## ACTIVITY LIST
(1) Translate this sentence from the text below on CAR and ICU mortality into Spanish: "This study identified CAR as a significant risk factor for 28-day ICU mortality in patients receiving cardiac surgery."
(2) From the text below on CAR and ICU mortality, return the passage from "This study identified" up to and including "or clinical data." with no changes.

## TEXT
%%

This study identified CAR as a significant risk factor for 28-day ICU mortality in patients receiving cardiac surgery. It was found that higher CAR levels correlated to increased 28-day ICU mortality risks, and patients in tertile 3 (CAR ≥ 0.31) had worst outcomes. RCS analysis highlighted that there was a non-linear dose–response relationship between higher CAR levels and worse outcomes, and the extent of the increase in risk varied with different CAR ranges. Cox regression analysis further validated that CAR could be used as an independently predictor for 28-day ICU mortality in postoperative patients. Moreover, subgroup analysis revealed that no significant associations were found between CAR and most demographic or clinical data.

%%

(Stored data entries)
%%

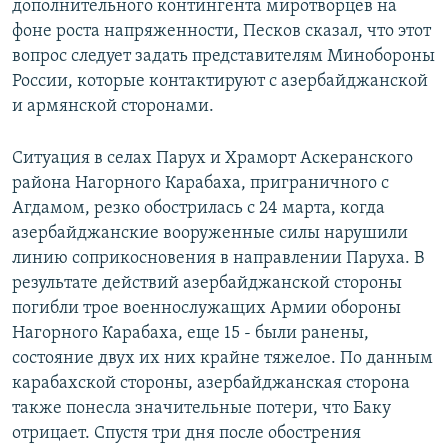
дополнительного контингента миротворцев на
фоне роста напряженности, Песков сказал, что этот
вопрос следует задать представителям Минобороны
России, которые контактируют с азербайджанской
и армянской сторонами.
Ситуация в селах Парух и Храморт Аскеранского
района Нагорного Карабаха, приграничного с
Агдамом, резко обострилась с 24 марта, когда
азербайджанские вооруженные силы нарушили
линию соприкосновения в направлении Паруха. В
результате действий азербайджанской стороны
погибли трое военнослужащих Армии обороны
Нагорного Карабаха, еще 15 - были ранены,
состояние двух их них крайне тяжелое. По данным
карабахской стороны, азербайджанская сторона
также понесла значительные потери, что Баку
отрицает. Спустя три дня после обострения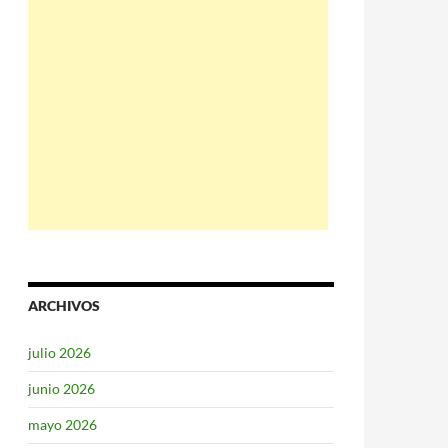
ARCHIVOS
julio 2026
junio 2026
mayo 2026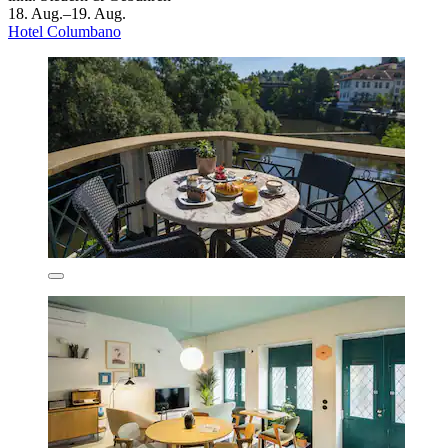
18. Aug.–19. Aug.
Hotel Columbano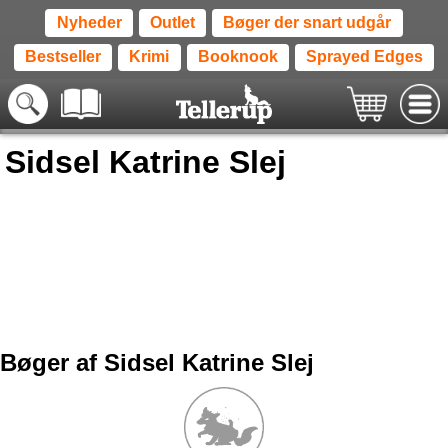
Nyheder
Outlet
Bøger der snart udgår
Bestseller
Krimi
Booknook
Sprayed Edges
Sidsel Katrine Slej
Bøger af Sidsel Katrine Slej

%%

## SOLUTIONS TO EACH TASK
(1) Este estudio identificó la CAR como un factor de riesgo significativo de mortalidad en la UCI a los 28 días en pacientes sometidos a cirugía cardíaca.

(2)
This study identified CAR as a significant risk factor for 28-day ICU mortality in patients receiving cardiac surgery. It was found that higher CAR levels correlated to increased 28-day ICU mortality risks, and patients in tertile 3 (CAR ≥ 0.31) had worst outcomes. RCS analysis highlighted that there was a non-linear dose–response relationship between higher CAR levels and worse outcomes, and the extent of the increase in risk varied with different CAR ranges. Cox regression analysis further validated that CAR could be used as an independently predictor for 28-day ICU mortality in postoperative patients. Moreover, subgroup analysis revealed that no significant associations were found between CAR and most demographic or clinical data.